▶ **ASSIGNED TASK 1**: Decide whether each statement agrees with the text on the Inner Circle parody group below, answering yes or no and quoting the deciding words of the text: (a) The Inner Circle was founded in 1922 by New York City newspaper reporters covering City Hall. (b) The "No Professional Talent" rule applies to the mayor's rebuttal. (c) The annual gala takes place in the autumn.

TEXT SHOWN below:

= Inner Circle (parody group) =

American parody group

The Inner Circle is an American musical parody group made up of seasoned reporters, bloggers, web journalists, and television and radio personalities from the New York City metro area.

It hosts an annual fund-raising gala event in the spring, all of whose proceeds go to journalism and educational non-profits, as well as other charities. Each year's show has a different theme. The gala features a two-act performance by the group, which lampoons local, state, and national politics and cultural issues. That performance is then followed by a "rebuttal" performance by the mayor of New York City. There is a strict "No Professional Talent" rule for Inner Circle group members. That rule does not apply to the mayor's rebuttal, which often features nationally known professional entertainers.

==History==
The Inner Circle was established in 1922 by New York City newspaper reporters covering City Hall. The organization is a successor to Amen Corner and the Association of City Hall Reporters, two groups of reporters who would parody local politicians at what were called "stunt dinners". The Inner Circle sought to expand the reach of the group by satirizing national politicians as well.

End of TEXT SHOWN.
DATA FOR REVIEW below:

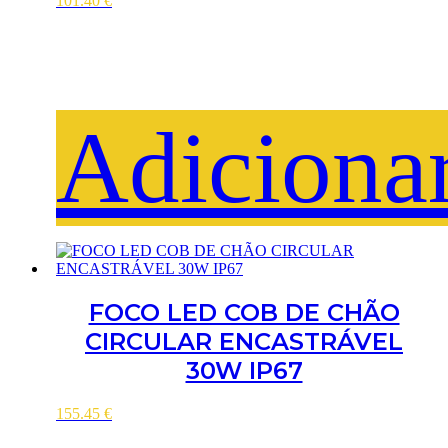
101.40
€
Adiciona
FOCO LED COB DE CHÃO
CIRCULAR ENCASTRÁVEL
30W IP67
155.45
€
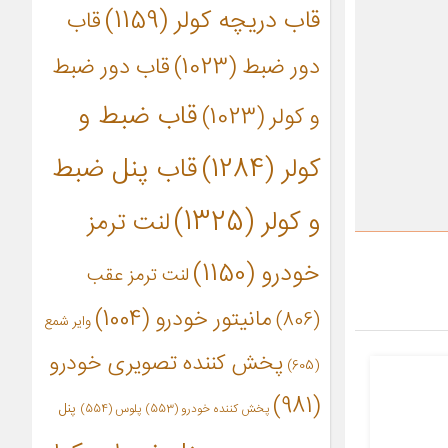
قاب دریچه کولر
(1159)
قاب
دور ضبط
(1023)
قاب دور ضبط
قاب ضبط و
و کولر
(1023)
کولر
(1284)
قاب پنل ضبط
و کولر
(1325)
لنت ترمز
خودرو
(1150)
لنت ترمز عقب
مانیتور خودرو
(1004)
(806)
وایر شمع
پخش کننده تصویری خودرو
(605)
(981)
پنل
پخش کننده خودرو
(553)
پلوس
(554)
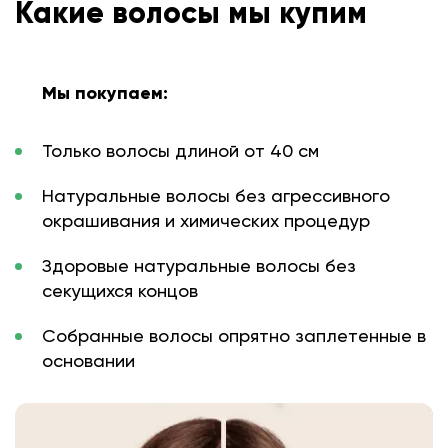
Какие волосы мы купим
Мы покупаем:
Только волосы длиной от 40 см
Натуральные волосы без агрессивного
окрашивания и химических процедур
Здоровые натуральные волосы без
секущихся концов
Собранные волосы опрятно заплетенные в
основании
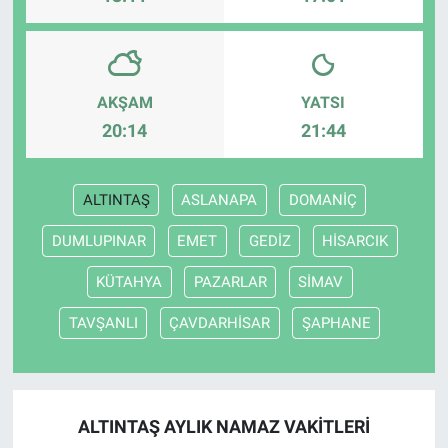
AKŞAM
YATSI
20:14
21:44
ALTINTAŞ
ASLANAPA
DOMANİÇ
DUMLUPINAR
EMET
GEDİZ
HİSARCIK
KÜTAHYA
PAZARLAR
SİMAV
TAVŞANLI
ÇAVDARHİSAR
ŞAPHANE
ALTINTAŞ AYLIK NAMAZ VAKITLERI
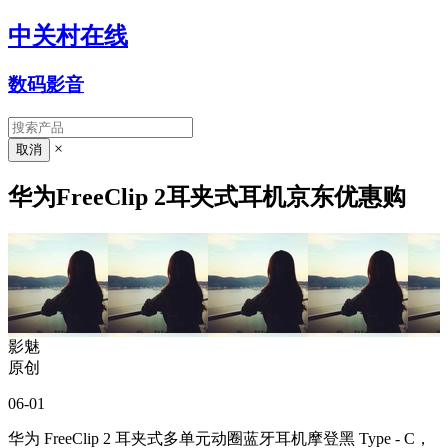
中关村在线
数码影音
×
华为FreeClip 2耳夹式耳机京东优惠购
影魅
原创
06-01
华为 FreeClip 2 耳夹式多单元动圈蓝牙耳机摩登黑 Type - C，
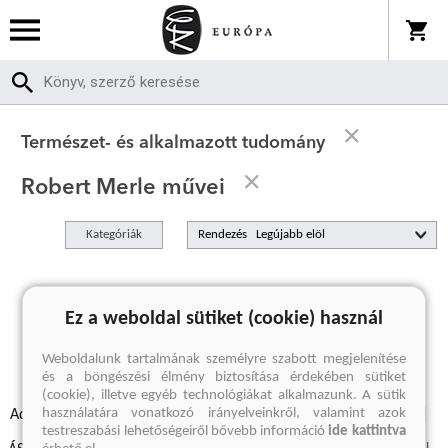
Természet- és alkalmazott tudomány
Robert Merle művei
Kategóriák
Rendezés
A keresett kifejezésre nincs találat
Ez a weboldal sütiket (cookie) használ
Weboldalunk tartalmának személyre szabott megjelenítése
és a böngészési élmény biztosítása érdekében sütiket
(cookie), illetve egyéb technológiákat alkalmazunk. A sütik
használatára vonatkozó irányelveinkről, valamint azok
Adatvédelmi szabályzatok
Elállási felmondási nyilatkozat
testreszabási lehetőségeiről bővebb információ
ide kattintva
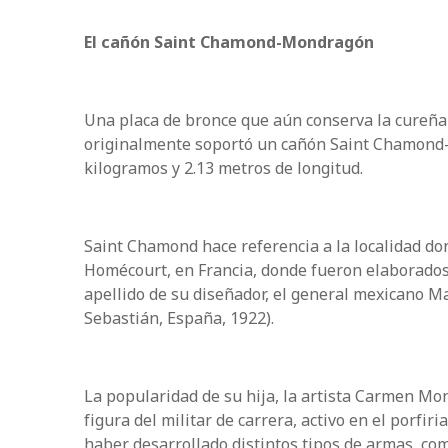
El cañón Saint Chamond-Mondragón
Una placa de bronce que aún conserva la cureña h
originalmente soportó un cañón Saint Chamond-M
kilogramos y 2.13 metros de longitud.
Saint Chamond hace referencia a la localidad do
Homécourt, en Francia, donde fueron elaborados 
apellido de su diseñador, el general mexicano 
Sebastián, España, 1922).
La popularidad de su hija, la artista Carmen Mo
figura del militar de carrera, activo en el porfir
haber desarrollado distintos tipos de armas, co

End of DATA FOR REVIEW.
DATA FOR REVIEW below:

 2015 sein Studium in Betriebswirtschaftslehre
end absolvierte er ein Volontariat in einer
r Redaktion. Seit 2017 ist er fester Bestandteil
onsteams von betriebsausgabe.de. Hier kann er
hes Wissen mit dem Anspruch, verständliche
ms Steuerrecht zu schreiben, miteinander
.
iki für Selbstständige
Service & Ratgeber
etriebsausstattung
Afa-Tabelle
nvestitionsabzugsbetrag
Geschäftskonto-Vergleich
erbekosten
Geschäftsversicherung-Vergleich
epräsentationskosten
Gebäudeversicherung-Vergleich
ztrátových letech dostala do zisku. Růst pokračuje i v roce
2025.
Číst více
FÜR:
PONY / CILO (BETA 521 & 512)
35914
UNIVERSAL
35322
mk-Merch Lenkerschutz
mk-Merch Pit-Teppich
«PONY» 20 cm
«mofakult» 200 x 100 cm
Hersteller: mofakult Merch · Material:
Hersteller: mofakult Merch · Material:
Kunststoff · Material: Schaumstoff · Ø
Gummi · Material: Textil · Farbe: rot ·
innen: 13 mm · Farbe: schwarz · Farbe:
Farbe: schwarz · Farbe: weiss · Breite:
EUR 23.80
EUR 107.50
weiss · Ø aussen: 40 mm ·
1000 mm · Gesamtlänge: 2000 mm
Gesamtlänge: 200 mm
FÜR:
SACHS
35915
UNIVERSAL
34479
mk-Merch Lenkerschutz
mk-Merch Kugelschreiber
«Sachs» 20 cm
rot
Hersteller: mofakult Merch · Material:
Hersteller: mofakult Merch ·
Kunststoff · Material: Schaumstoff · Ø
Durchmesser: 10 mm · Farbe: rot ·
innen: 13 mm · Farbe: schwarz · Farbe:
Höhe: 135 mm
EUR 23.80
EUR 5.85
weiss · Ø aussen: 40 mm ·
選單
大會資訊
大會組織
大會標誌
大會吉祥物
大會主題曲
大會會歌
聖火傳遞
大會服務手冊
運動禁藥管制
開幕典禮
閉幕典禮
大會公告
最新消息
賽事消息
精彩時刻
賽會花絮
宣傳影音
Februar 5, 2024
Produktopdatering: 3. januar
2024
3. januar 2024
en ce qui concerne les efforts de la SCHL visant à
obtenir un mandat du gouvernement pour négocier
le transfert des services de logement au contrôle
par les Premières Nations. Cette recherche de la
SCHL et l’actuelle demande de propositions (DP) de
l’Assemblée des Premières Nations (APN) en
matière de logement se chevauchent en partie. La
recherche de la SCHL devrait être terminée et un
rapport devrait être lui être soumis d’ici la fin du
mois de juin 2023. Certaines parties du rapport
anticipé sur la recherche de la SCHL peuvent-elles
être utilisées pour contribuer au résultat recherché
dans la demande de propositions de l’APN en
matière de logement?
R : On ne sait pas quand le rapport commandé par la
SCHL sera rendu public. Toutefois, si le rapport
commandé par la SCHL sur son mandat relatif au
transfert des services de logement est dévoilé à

End of DATA FOR REVIEW.
DATA FOR REVIEW below:

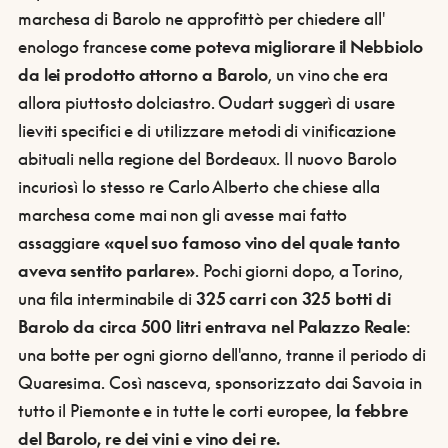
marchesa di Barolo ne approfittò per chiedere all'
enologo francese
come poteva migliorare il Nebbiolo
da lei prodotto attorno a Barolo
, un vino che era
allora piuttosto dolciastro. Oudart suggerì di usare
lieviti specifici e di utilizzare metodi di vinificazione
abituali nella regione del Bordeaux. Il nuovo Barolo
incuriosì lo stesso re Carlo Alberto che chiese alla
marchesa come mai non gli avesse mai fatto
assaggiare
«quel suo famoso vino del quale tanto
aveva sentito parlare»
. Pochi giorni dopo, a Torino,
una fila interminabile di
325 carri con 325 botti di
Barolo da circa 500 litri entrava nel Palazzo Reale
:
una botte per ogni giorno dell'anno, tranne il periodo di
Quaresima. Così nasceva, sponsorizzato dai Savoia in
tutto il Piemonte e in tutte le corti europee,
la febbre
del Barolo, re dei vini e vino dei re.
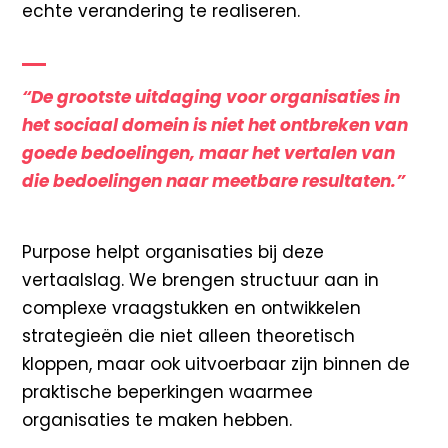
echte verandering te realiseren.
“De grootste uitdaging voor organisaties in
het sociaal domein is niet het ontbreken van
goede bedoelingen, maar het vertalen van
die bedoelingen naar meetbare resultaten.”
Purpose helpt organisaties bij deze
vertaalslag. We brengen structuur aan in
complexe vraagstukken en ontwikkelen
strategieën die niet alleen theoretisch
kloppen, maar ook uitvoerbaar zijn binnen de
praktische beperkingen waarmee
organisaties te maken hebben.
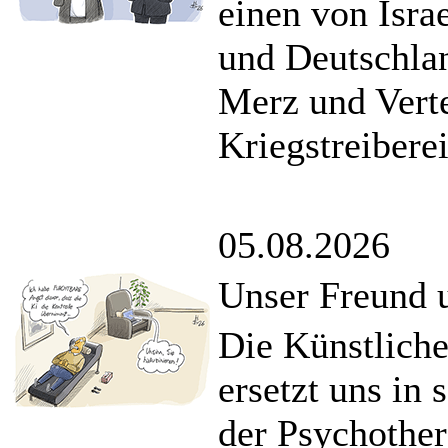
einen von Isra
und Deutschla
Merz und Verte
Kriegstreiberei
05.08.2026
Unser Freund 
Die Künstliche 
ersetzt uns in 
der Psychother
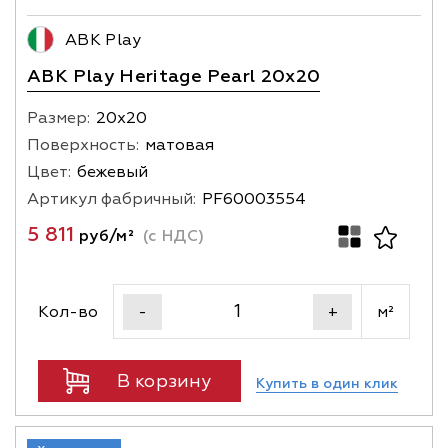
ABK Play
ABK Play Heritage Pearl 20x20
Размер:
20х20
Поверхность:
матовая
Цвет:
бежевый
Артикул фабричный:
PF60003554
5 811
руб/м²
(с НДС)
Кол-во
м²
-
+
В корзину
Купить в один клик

End of DATA FOR REVIEW.

▶ **ASSIGNED TASK 2**: Collect every line of the records above that contains the string "logement", treating case as significant.

▶ **TASK SOLUTION 1**:
(a) Yes: "The Inner Circle was established in 1922 by New York City newspaper reporters covering City Hall."
(b) No: "That rule does not apply to the mayor's rebuttal, which often features nationally known professional entertainers."
(c) No: "It hosts an annual fund-raising gala event in the spring"

▶ **TASK SOLUTION 2**:
le transfert des services de logement au contrôle
matière de logement se chevauchent en partie. La
matière de logement?
transfert des services de logement est dévoilé à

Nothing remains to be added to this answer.